People with hyperhidrosis sweat excessively even when their body doesn’t need cooling. The condition—which often begins in childhood—can be difficult to cope with socially as well as physically. Primary hyperhidrosis (the type defined by an unknown cause) doesn’t usually occur at night, but secondary hyperhidrosis (caused by medications, stress, illness, etc.) definitely can.
When fighting a pathogen, your core temperature rises. This fever helps fight the infection by enhancing immune cell function, and making it more challenging for viruses and bacteria to replicate.
Feverish sweating, in turn, can cause fluid and electrolyte imbalances. Because of this, it’s crucial to rehydrate with water and electrolytes (like sodium and potassium) when you’re ill.
#6: Low blood sugar
Sweating is a textbook symptom of hypoglycemia (low blood sugar). To avoid hypoglycemia, people with diabetes must be careful with insulin, metformin, and other blood sugar medications, especially if fasting therapeutically. Work with your doctor on this one.
#7: Other causes of night sweats
Figuring out what’s causing your night sweats isn’t always easy. Here are some other potential causes:
- Anxiety, stress, or panic attacks that trigger the sympathetic nervous system
- Chemotherapy, radiation, and other forms of cancer treatment
- Gatroesopogheal reflux disease (GERD)
- Hot flashes during and after pregnancy
- Heart failure
Lots of possibilities, I know. Your doctor will probably want to run some tests to see what’s happening. Even if you can’t pinpoint the cause of your night sweats, you can still improve your sleep environment, reduce stress, and hydrate properly. Let’s talk about those strategies now.
Night Sweats: Treatment Strategies
How can you prevent and mitigate night sweats? Try these simple steps.
Optimize your sleep environment
Humans sleep best in a cool room. A cool room promotes lower core body temperature for better sleep and less nocturnal sweating. Optimal temperature ranges will vary (I prefer the mid-60s), but colder is better than warmer because you can always add more covers. The goal is to be cool yet comfortable.

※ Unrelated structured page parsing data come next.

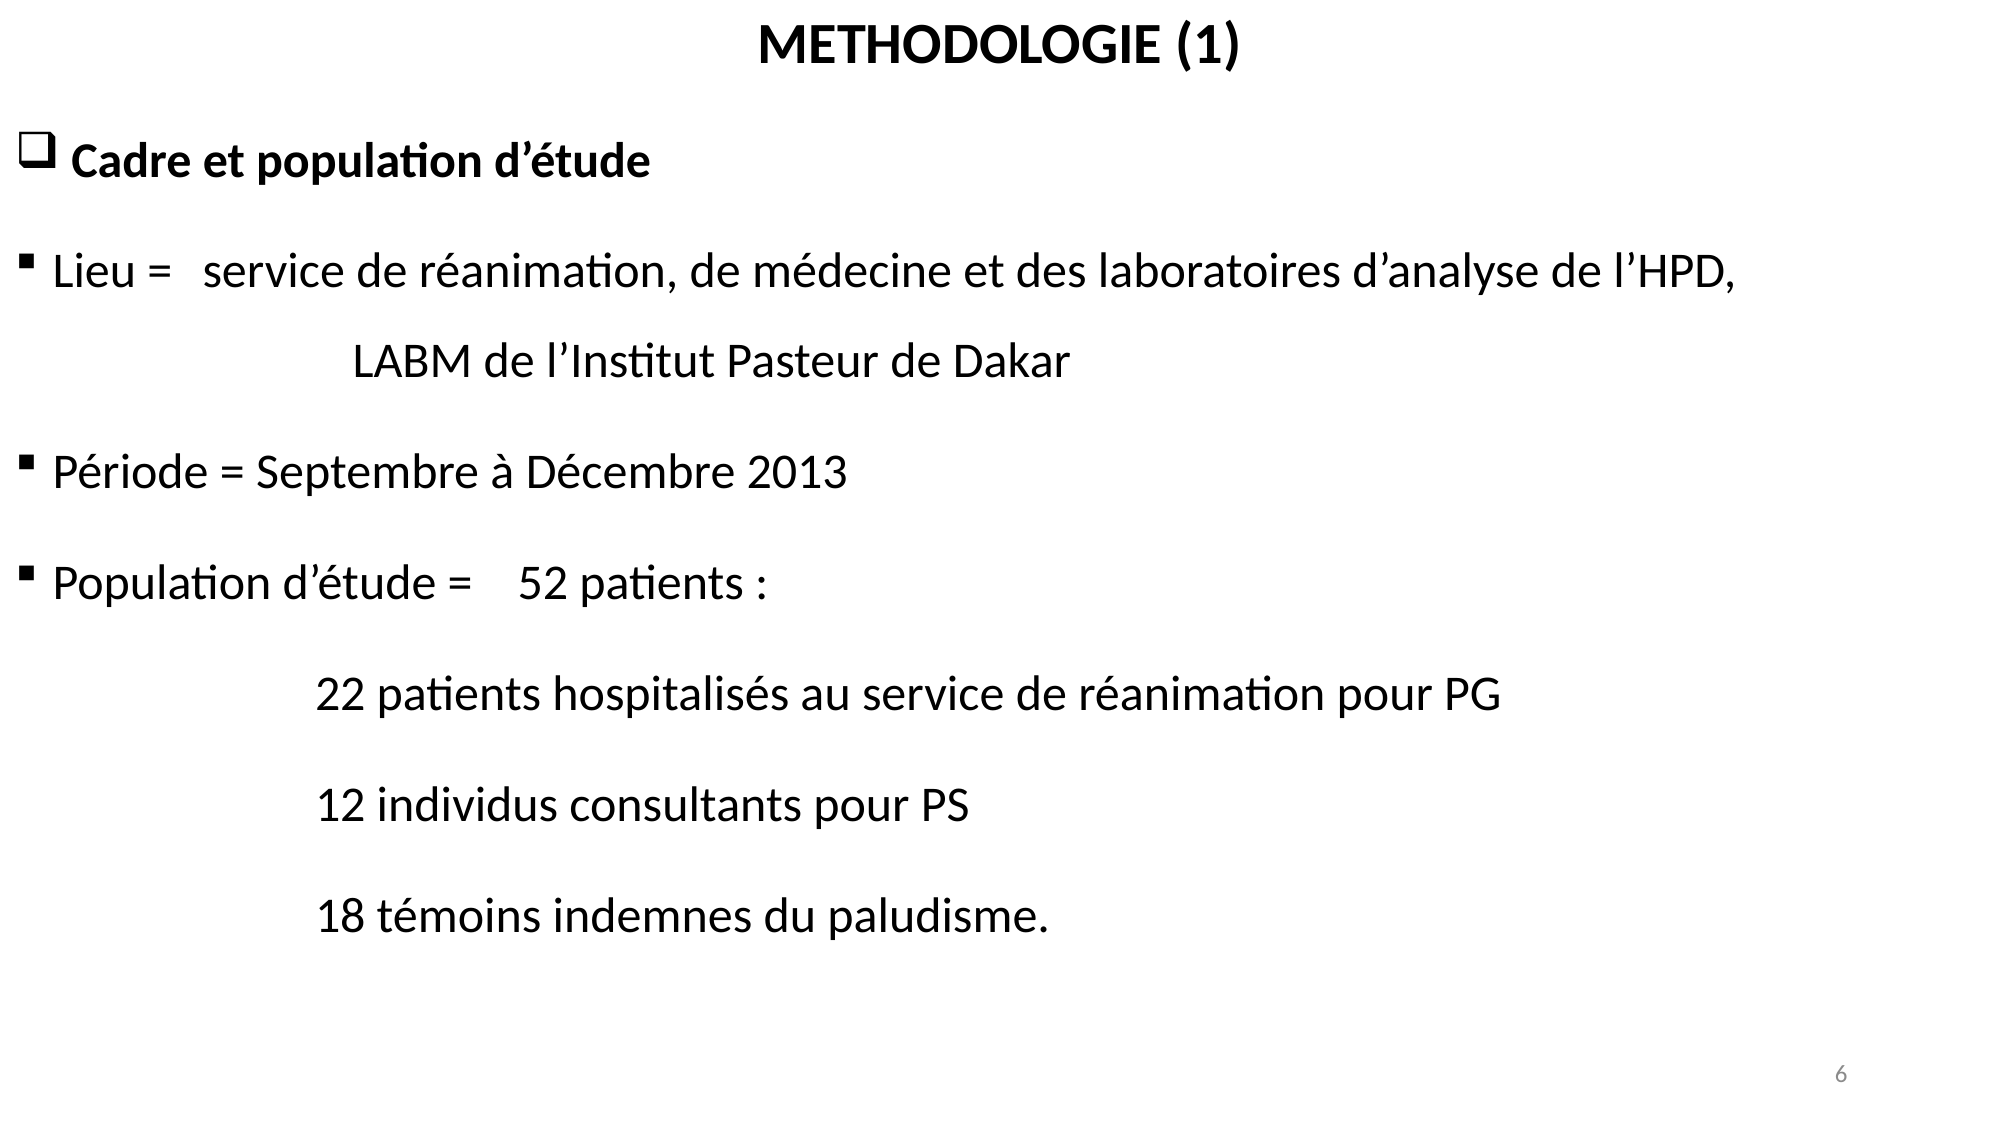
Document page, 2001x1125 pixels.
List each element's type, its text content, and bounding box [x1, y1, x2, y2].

slide_number 6 [1412, 1042, 1863, 1103]
list Cadre et population d’étude Lieu = service de réanimation, de médecine et des laboratoires d’analyse de l’HPD, LABM de l’Institut Pasteur de Dakar Période = Septembre à Décembre 2013 Population d’étude = 52 patients : 22 patients hospitalisés au service de réanimation pour PG 12 individus consultants pour PS 18 témoins indemnes du paludisme. [0, 89, 2000, 1125]
title METHODOLOGIE (1) [0, 0, 2000, 89]
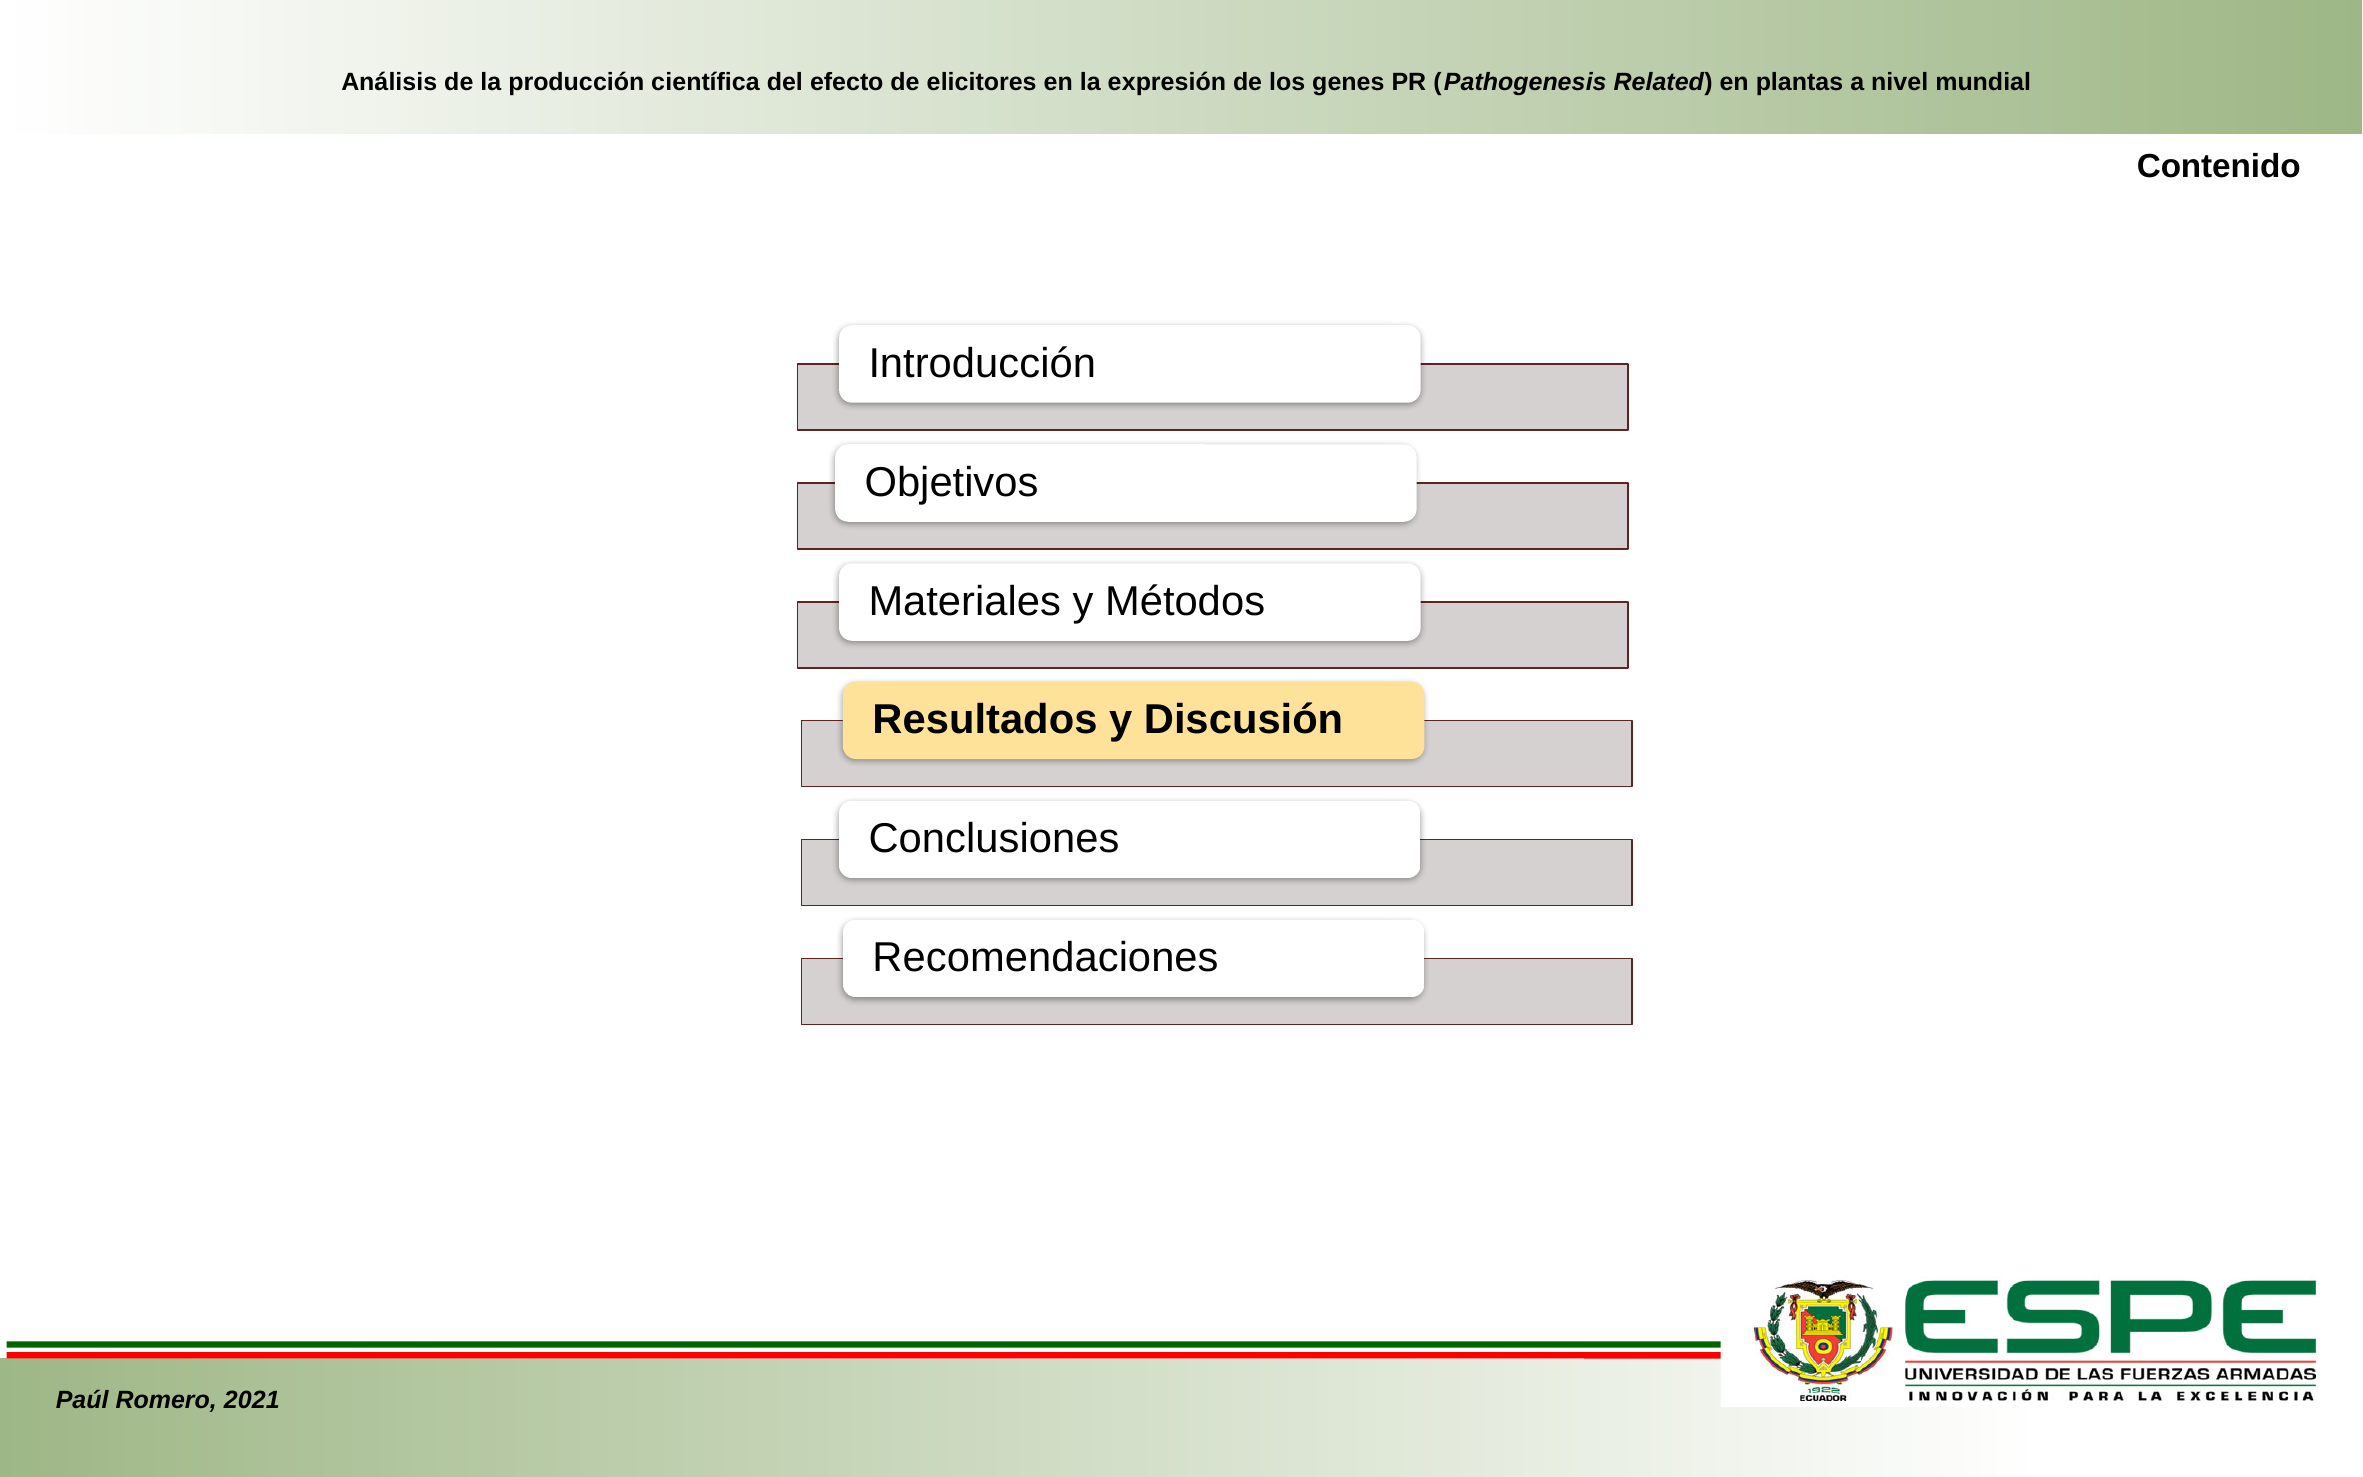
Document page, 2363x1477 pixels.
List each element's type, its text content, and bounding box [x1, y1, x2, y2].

text_box Paúl Romero, 2021 [0, 1379, 337, 1420]
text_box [797, 322, 1629, 671]
text_box Análisis de la producción científica del efecto de elicitores en la expresión de los genes PR (Pathogenesis Related) en plantas a nivel mundial [309, 61, 2071, 112]
picture [1720, 1271, 2355, 1407]
text_box Contenido [2050, 141, 2363, 182]
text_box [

If you continue to struggle with temperature, perhaps with a partner who runs hot, you might look into a cooling mattress or mattress topper. These devices (Ooler, Eight sleep, etc.) aren’t cheap, but they do seem to help many people.
Stress stimulates the sympathetic nervous system and increases sweating. To activate the parasympathetic (calming) nervous system, do what you can to de-stress before bed. Meditation, light stretching, and avoiding the email inbox are good practice, for starters. Also, controlled breathing was shown to significantly reduce hot flashes in postmenopausal women.
Think about medications
First, consider if any medication or supplement you’re taking might be causing your night sweats. It’s a common side effect. And if you’ve exhausted all of your other options, you may chat with your doctor about medications (like hormone therapies) to reduce night sweats or address their root cause of them. These medications have downsides, so talk to your doctor to weigh the pros and cons.
Staying Hydrated After Sweating
Every time you sweat, you lose water and sodium. You lose a smidge of potassium, magnesium, and other molecules too, but mostly you’re losing salty fluid.
From a young age, many of us have been brought up to love water and avoid salt. As a result, most people rehydrate with water alone, neglecting to replace sodium. And if you don’t replace what you lose, you risk dehydration, low sodium, and the less-than-fun symptoms that come with them: fatigue, brain fog, muscle cramps, weakness, and a lack of energy.
At the least, it’s worth trying out a well-formulated electrolyte drink like LMNT and paying attention to how you feel. LMNT has a science-backed ratio of sodium and potassium for optimal fluid balance, and magnesium which can help promote restful sleep.
Nights Sweats Happen
Most of us will wake up sweaty at some point. If these sweats happen frequently, work with a medical professional to ascertain the cause, then take the appropriate steps to address it.
Even if you can’t figure out exactly what’s causing the night sweats, be sure to rehydrate with fluids and electrolytes. Your body will thank you for it.